(Collected data entries)
=== Section Start ===
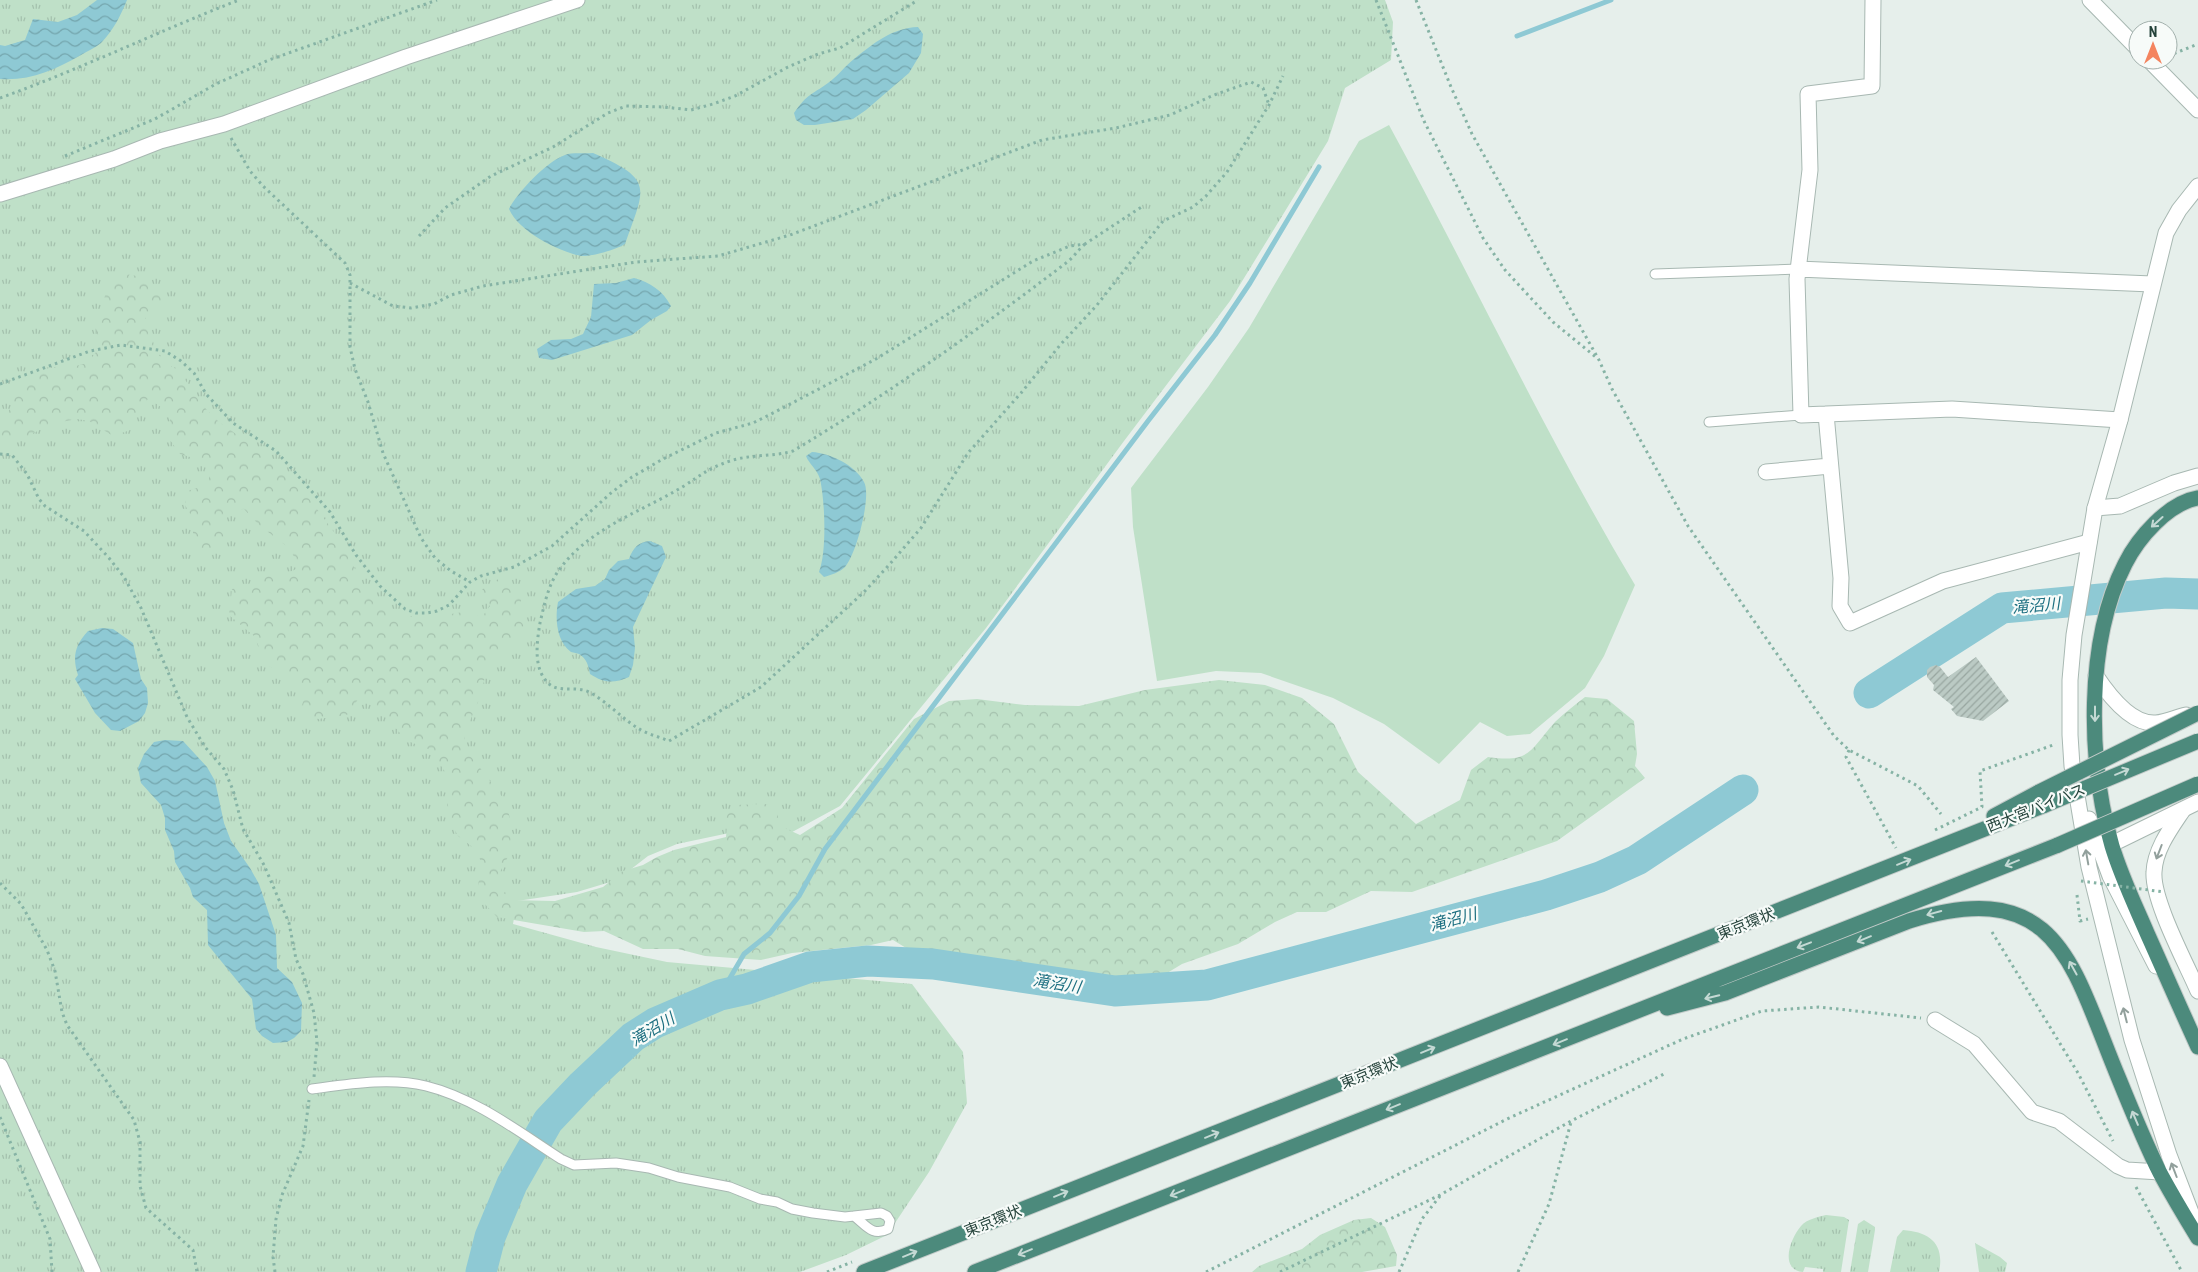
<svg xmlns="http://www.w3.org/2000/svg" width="2198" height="1272" font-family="'Roboto Condensed','Noto Sans JP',sans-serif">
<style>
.grass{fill:url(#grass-tufts)}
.forest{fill:url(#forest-crowns)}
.pitch{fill:#bfe0c8}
.water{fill:url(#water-waves)}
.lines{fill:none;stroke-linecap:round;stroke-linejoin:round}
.stream{stroke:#8ec9d4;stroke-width:5}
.river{stroke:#8ec9d4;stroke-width:31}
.building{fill:url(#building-hatch)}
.service-casing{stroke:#a8b8b2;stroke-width:11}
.minor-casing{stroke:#a8b8b2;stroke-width:17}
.tertiary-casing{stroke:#a8b8b2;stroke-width:17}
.trunk-casing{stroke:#c2cac8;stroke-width:17}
.path{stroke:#86b3a5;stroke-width:3;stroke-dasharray:2.5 4;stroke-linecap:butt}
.service{stroke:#fff;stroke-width:9}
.minor{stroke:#fff;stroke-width:15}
.tertiary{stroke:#fff;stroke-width:15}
.trunk{stroke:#4c8a7c;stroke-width:15}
.trunk-bridge-casing{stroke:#c2cac8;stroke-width:17;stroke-linecap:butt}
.path-bridge{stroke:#86b3a5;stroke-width:3;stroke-dasharray:2.5 4;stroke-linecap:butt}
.trunk-bridge{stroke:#4c8a7c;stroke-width:15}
.oneway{stroke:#c4d9d4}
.oneway2{stroke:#92a09c}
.labels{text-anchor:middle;stroke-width:4.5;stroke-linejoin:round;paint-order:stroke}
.street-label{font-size:15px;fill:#24423a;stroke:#f7fbf9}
.water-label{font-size:16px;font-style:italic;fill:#1c6f80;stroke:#f7fbf9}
</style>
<defs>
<pattern id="grass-tufts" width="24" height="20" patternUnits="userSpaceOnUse" patternTransform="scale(1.25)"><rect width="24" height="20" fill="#bfe0c8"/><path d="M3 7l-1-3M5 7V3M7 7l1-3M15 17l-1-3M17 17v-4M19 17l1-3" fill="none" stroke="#a4c1ad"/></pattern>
<pattern id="forest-crowns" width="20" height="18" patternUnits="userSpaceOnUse" patternTransform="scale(1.25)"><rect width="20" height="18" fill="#bfe0c8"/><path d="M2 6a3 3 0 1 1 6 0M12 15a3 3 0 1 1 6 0" fill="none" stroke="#a4c1ad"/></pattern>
<pattern id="water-waves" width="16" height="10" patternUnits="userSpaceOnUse" patternTransform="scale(1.25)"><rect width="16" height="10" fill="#8ec9d4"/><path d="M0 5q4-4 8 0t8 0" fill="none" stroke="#74a5ad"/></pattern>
<pattern id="building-hatch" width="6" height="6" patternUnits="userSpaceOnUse" patternTransform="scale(1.25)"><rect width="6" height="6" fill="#bbcac4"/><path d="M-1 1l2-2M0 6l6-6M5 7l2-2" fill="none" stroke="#98a6a0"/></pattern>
</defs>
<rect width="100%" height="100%" fill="#e6efeb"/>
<path class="grass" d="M0 0H1385L1393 22 1391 60 1345 88 1328 141 1230 301 1124 441 986 628 840 806 783 837 734 832 677 844 648 856 617 880 577 892 517 901 513 924 596 947 667 962 912 984 963 1052 967 1103 929 1172 887 1235 846 1255 800 1272H0Z
M1826 1215 1844 1217 1849 1220 1841 1272H1823V1269L1805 1267 1803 1272C1779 1269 1790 1239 1801 1226 1807 1219 1818 1217 1826 1215Z
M1864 1220 1875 1227V1230L1868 1272H1850L1858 1224Z
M1903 1230C1929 1232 1945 1243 1939 1272H1890L1897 1237Z
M1975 1243 2000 1257 2007 1263 2005 1272H1979Z"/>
<path class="forest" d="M118 273 137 276 148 285 158 284 166 292V306L145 318 157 353 167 364 178 370 206 409 218 421 280 466 303 490 342 543 370 599 393 617 439 616 463 612 482 617 490 606 479 595 484 587 500 578 513 590 521 600V616L525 625V637L515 644 500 649 489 661 480 697 464 735 467 751 507 803 510 820 511 851 500 872V887L509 900 555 901 603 887 623 871 643 865 657 857 674 850 726 837 727 825 724 815 734 805 768 804 777 813 780 826 800 835 842 808 914 719 949 701 977 699 1025 705 1079 706 1145 690 1219 680 1265 685 1302 698 1334 724 1358 772 1416 824 1460 800 1471 770 1488 757C1531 763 1529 751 1555 722 1564 713 1575 705 1585 697L1607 699 1634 721 1637 754 1635 766 1645 778 1557 841 1412 892 1371 891 1326 912H1297L1275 922 1238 944 1182 964 1154 981 1102 978 1013 967 911 951 893 940 871 945 792 953 761 960 705 956 678 949H643L604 931 584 932 497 917 482 901 478 886 481 864 478 851 458 836 450 821 447 803 449 778 431 750 405 740 388 717 373 705 359 698 347 715 318 719 300 713 304 698 303 684 267 665 254 636 229 615 232 589 252 583 264 576H282L300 567 289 548 259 525 244 509 228 511 226 521 228 534 225 552H213L194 548 192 517 185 505 187 491 207 485 211 471 200 460 180 454 170 440V414L149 398 138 409 133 429 113 436 89 421 77 419 50 424 25 438 7 441 0 434V426L11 407 16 389 28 375 49 368H67L88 363 99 348 96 328 108 285Z
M1371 1218 1385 1227 1397 1255 1396 1266 1362 1272H1252L1259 1266 1302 1249 1320 1235 1354 1220Z"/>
<path class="pitch" d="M1389 125C1472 278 1546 436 1635 585L1604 656 1585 688 1530 734 1507 736 1480 722 1439 764 1384 724 1333 698 1261 673 1216 671 1157 681 1133 527 1131 488 1208 387 1249 328 1359 141Z"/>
<path class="water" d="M97 0H127C121 15 113 31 101 43 95 48 87 51 81 55 55 70 30 81 0 79V45L5 46 25 40 33 19 58 22 77 15Z
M918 27 923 34 921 53 909 73 866 110 853 119 815 125H804L796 120 794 113C808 93 810 96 828 83 838 76 845 66 854 59 874 43 892 28 918 27Z
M593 153C655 180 645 187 625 244 618 249 591 257 581 256 558 251 519 232 509 209 517 193 547 161 565 155 572 152 584 154 593 153Z
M634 278C650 282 663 291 671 306L667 311 651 320 632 335 552 360 539 358 537 349 551 340 571 339 583 334 591 317 594 284 616 283Z
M812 452C830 453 855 465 864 482 872 496 856 555 845 567 840 572 831 575 824 577L819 572C827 551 825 501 820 479 817 469 809 464 806 456Z
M650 541 662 546 666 557 633 627 635 648 633 665 629 677C613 684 604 683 590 674 588 665 587 659 579 654 577 653 574 653 571 652 556 641 555 618 558 602L576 589 595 586 605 579 609 570 618 561 629 559C633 548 638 542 650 541Z
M102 628 113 629 133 643 141 679 147 688 148 703 145 713 139 721 120 731 111 730 95 713 75 679 78 675C72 657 75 645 88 631Z
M165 740 183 741 207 767 215 781 224 823 231 841 250 868 259 884 276 935 277 968 292 982 302 1003 301 1031 294 1038 287 1042 273 1043 262 1036 256 1029 252 999 208 945 207 910 193 897 190 888 175 862 174 851 165 830V818L161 805 141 783 138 768 144 754 154 742Z"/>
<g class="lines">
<path class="stream" d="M1517 36 1611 0
M720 995 744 954 770 933 799 896 825 849 1148 421 1215 335 1250 283 1319 167"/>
<path class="river" d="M1869 693 2002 608 2166 593 2198 594
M481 1272 490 1237 512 1184 548 1121 582 1085 633 1037 655 1023 720 995 747 989 810 967 868 961 933 964 1115 991 1207 985 1546 895 1600 877 1637 860 1743 790"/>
</g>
<path class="building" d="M1976 657 2009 701 1983 721 1957 716 1951 709 1954 707 1933 690 1934 685 1927 677V670L1930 667 1936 665 1940 667 1948 677Z"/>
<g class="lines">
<g class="service-casing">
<path id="service" d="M1655 274 1798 269
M1709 422 1801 415
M312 1089C349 1084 390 1077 426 1086 475 1098 519 1132 561 1159L574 1165 616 1163 649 1168 678 1177 730 1187 760 1199 777 1202 792 1209 813 1213 845 1217 881 1213 887 1216 890 1221 888 1229C872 1237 866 1225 854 1216"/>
</g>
<g class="minor-casing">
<path id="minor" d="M1873 0 1872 86 1808 94 1810 170 1797 279 1801 415 1952 409 2120 420
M2090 0 2138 49
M2149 60 2198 110
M0 194 114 159 160 141 224 124 406 57 577 0
M1798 269 2152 284
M1826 414 1841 578 1840 606 1850 623 1943 581 2089 542
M1766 472 1830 466
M2095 508 2120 506 2174 483 2198 476
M2183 810C2171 828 2155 849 2154 872 2152 900 2186 963 2198 991
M1935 1020 1974 1044 2032 1112 2059 1121 2118 1166 2127 1170 2160 1172
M0 1066 93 1272"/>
</g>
<g class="tertiary-casing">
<path id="tertiary" d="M2096 676C2108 694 2131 725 2156 723 2166 722 2177 717 2186 715
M2089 819 2110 876 2156 966
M2112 844 2198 802
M2197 1228 2169 1155 2132 1040 2089 867 2072 766 2070 735V680L2074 635 2095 508 2120 420 2166 233 2179 210 2198 186"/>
</g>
<g class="trunk-casing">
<path id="trunk" d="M2198 498C2168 503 2138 538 2125 564 2085 642 2088 763 2112 846 2121 876 2135 905 2147 933 2164 971 2181 1010 2198 1047
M1994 816 2039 792
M1667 1008 1725 993 1909 921C2060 874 2072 967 2119 1079 2132 1111 2145 1143 2160 1173 2172 1195 2185 1217 2198 1238
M864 1272 2045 805
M975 1272 2058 845"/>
</g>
<path class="path" d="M1376 0 1424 121 1483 238 1505 270 1553 322 1597 358
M1416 0 1451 87 1472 134 1599 360 1612 389 1688 526 1834 736 1849 750 1918 786 1941 814
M2168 56 2198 44
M0 98C81 69 159 31 239 0
M231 138 250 171 263 186 345 263 350 275V347L355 369 368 402 383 453 421 538 435 558 451 571 470 582
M65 156 155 119 216 84 269 60 437 0
M419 236 445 208 491 176 553 147 608 113 626 106 664 107 691 110 713 104 735 96 788 67 818 54 840 48 918 0
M1085 244C1078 250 1073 258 1066 263 978 330 888 394 793 451 772 457 751 454 730 461 709 468 701 475 684 486 641 512 589 528 559 570 548 585 544 606 540 623 537 641 533 667 547 682 558 694 574 685 589 692 608 702 623 720 641 730 650 735 660 737 669 741L761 687 864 592 889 565 921 528 968 453 1021 393 1061 344 1097 305 1163 221 1193 207 1206 196 1227 172 1269 105 1283 76
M350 283 393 306 411 308 434 304 451 295 483 286 636 262 718 256 790 235 1042 140 1116 128 1170 115 1214 95 1251 82 1263 88 1269 105
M0 384 90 351 121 345 165 351 181 361 194 373 206 394 233 423 276 451 330 512 356 555 380 586 405 609 416 613H427L437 611 449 605 470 582 481 576 514 567 552 546 611 493 632 477 663 459 716 433 753 423 775 412 876 359 1033 261 1070 246 1085 244 1143 206
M0 454 12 455 27 474 39 499 45 506 84 531 109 558 124 577 141 608 187 717 205 747 224 769 233 790 243 829 264 865 289 923 296 959 303 974 314 1013 317 1042 314 1077
M1849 750 1846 757 1896 848
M1935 830 1982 807 1980 771 2056 744
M0 883 21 904 47 950 55 971 62 1012 67 1025 134 1120 140 1142V1186L146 1208 193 1250 197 1272
M2077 895 2080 921 2088 919
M1992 932 2078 1073 2113 1141
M0 1117 50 1239 52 1272
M2136 1187 2182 1272
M275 1272 273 1257 276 1219 282 1195 303 1146 309 1100
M827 1272 852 1262
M1206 1272 1507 1119 1683 1039 1762 1011 1819 1007 1921 1018
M1280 1272 1440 1195 1571 1121 1664 1074
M1399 1272 1422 1219 1440 1196
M1518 1272 1549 1204 1571 1122"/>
<use href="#service" class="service"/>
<use href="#minor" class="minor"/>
<use href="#tertiary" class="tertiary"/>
<use href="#trunk" class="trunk"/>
<g class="trunk-bridge-casing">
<path id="trunk-bridge" d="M2039 792 2198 713
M2045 805 2198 741
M2058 845 2198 784"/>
</g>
<path class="path-bridge" d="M2081 881 2164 892"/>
<use href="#trunk-bridge" class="trunk-bridge"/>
</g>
<defs><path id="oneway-shaft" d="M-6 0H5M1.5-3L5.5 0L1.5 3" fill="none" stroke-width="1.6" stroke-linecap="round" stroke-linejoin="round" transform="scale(1.25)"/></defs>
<g class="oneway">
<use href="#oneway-shaft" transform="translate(2157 522) rotate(138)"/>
<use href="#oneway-shaft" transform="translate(2095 714) rotate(90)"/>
<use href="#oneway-shaft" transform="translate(2122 772) rotate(-23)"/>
<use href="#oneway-shaft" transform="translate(1904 862) rotate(-22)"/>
<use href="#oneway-shaft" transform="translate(2012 863) rotate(158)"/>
<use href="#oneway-shaft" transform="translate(1934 913) rotate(165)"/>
<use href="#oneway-shaft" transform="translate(1864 939) rotate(158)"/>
<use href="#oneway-shaft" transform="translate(1804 945) rotate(159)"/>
<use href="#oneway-shaft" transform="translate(2073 968) rotate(-119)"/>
<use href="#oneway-shaft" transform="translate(1712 997) rotate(166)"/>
<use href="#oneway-shaft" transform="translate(1560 1042) rotate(158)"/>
<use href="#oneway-shaft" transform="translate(1428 1050) rotate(-22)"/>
<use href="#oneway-shaft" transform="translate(1393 1107) rotate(158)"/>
<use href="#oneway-shaft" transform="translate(2135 1118) rotate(-113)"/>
<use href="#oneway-shaft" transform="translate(1212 1135) rotate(-22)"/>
<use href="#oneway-shaft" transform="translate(1177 1193) rotate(158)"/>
<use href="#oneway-shaft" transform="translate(1061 1194) rotate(-22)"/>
<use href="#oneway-shaft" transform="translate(1025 1252) rotate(158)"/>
<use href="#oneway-shaft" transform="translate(910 1254) rotate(-22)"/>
</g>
<g class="oneway2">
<use href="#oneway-shaft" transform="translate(2159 852) rotate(111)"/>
<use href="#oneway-shaft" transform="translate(2087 857) rotate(-100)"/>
<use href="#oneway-shaft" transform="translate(2125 1015) rotate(-104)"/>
<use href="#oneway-shaft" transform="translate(2174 1170) rotate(-111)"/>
</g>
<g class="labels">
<g class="street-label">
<text transform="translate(2036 808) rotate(-22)" y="5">西大宮バイパス</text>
<text transform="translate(1746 924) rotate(-22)" y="5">東京環状</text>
<text transform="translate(1369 1073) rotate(-22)" y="5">東京環状</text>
<text transform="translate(993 1221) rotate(-22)" y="5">東京環状</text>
</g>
<g class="water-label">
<text transform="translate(2036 605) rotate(-5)" y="6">滝沼川</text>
<text transform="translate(1453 919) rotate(-15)" y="6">滝沼川</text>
<text transform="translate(1057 983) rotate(9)" y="6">滝沼川</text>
<text transform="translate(652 1029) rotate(-31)" y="6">滝沼川</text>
</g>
</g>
<g transform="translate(2153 45)"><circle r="24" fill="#f7fbf9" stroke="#a3b1ad"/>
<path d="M0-4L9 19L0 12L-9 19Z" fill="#f4845f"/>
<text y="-8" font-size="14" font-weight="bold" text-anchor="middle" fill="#24423a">N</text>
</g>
</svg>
=== Section End ===
### [Directions]
Each line above that contains the string "anchor" should be copied.

### [Response for this exercise]
.labels{text-anchor:middle;stroke-width:4.5;stroke-linejoin:round;paint-order:stroke}
<text y="-8" font-size="14" font-weight="bold" text-anchor="middle" fill="#24423a">N</text>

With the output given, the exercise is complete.